If an item met with Nichol's approval, and merchandisers expressed interest, it could be brought to market in a few months. If, on the other hand, Nichol was unimpressed, that usually meant the end of the line for an item. "He could kill a product with a shrug of indifference, and there was no court of appeal." Most product ideas were rejected or sent back to suppliers for modification while others went through numerous reformulations before getting the go ahead. Meanwhile, Nichol seemed to relish his role as ultimate arbiter. "Nothing gets called President's Choice without my approval", he once commented. "If you dislike any of them, then I'm the guy who has to take the blame."

Nichol was the company spokesman. He appeared in dozens of television commercials and radio spots promoting Loblaws products, most notably the President's Choice line. He starred in thirty-minute infomercials several times a year upon release of Loblaws Insider's Report periodical, of which he oversaw the development. This free publication, started in 1983, was an enhanced store flyer produced three times a year that marketed new products at discounted introductory prices. The Report "reflected his belief that success required not just great products, but great stories as well", Loblaw stated. "He always listened to the customer and kept their needs front-and-centre.
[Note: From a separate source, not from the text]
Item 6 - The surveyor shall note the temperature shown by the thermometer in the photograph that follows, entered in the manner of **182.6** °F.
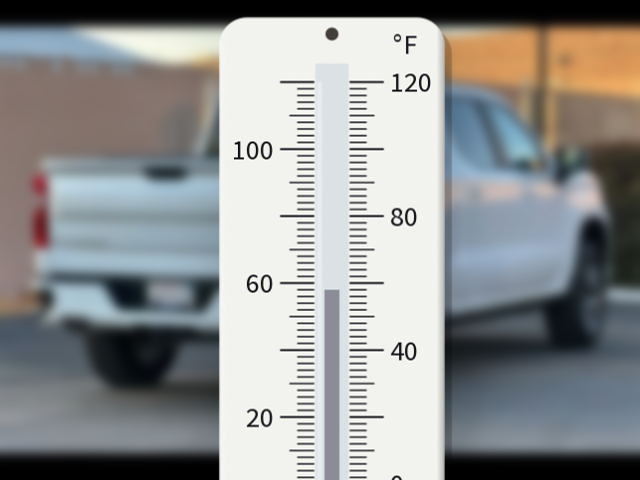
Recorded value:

In 1985, Loblaws was reorganized and Nichol was made president of Loblaw International Merchants, the product development arm of Loblaw Companies Limited. He held that position for eight years.

Lines of new products were built around product names, for example the "Memories of" sauce products. He also introduced The Dave Nichol Cookbook, which sold some 100,000 copies.

Some products he touted are still sold, including the President's Choice Decadent Chocolate Chip Cookie, which was introduced in 1988.

In 1994, Anne Kingston released his authorized biography, The Edible Man: Dave Nichol, President's Choice & the Making of Popular Taste.

Nichol's relationship with Galen Weston Sr. had broken down when he departed Loblaws in 1994, but they later reconciled. Nichols consulted for Galen Weston Jr. who succeeded his father as head of Loblaw Companies Ltd. in October 2006.

===Subsequent career===
In 1994, Nichol became the CEO of Destination Products International, a subsidiary of Cott Corporation. For them he developed a line of unique premium food products that were offered to food retailers around the world under each retailer's own brand name. Nichol attempted to repeat his success as spokesman by naming a beer after himself, made by Cott, and marketing it in television commercials very similar in style to his old Loblaws President's Choice spots. However, his marketing and product success was not repeated at Cott, as the company struggled to expand under Nichol, whose taste "seemed to diverge too much from the mainstream" Moreover, without direct access to shelf space, which came at Loblaws, he "had a far more difficult time gaining entry, as a result spending an excessive amount of money to secure shelf space." Just before Nichol joined Cott, the stock had reached a high-water mark in 1993 at $35.00 a share, when Nichol left it was falling dramatically for a variety of reasons, hitting bottom at $3.00 in 1998.

In 1997, Nichol left Cott to form a consulting firm, Dave Nichol & Associates, creating specialty products sold under their own or clients' brand names. However, his public profile diminished significantly and his once stellar marketing reputation with the consumer faded.

In 2005, Nichol was inducted as a Visionary into the Hall of Canadian Marketing Legends by the American Marketing Association. He was cited for "[changing] the retail landscape forever and has done so in a sustainable and meaningful way. A lifelong passion for food has translated into fundamental evolutions in the choices and quality of food products available to Canadian households."

==Death==
Nichol died in Toronto on September 22, 2013, at the age of 73.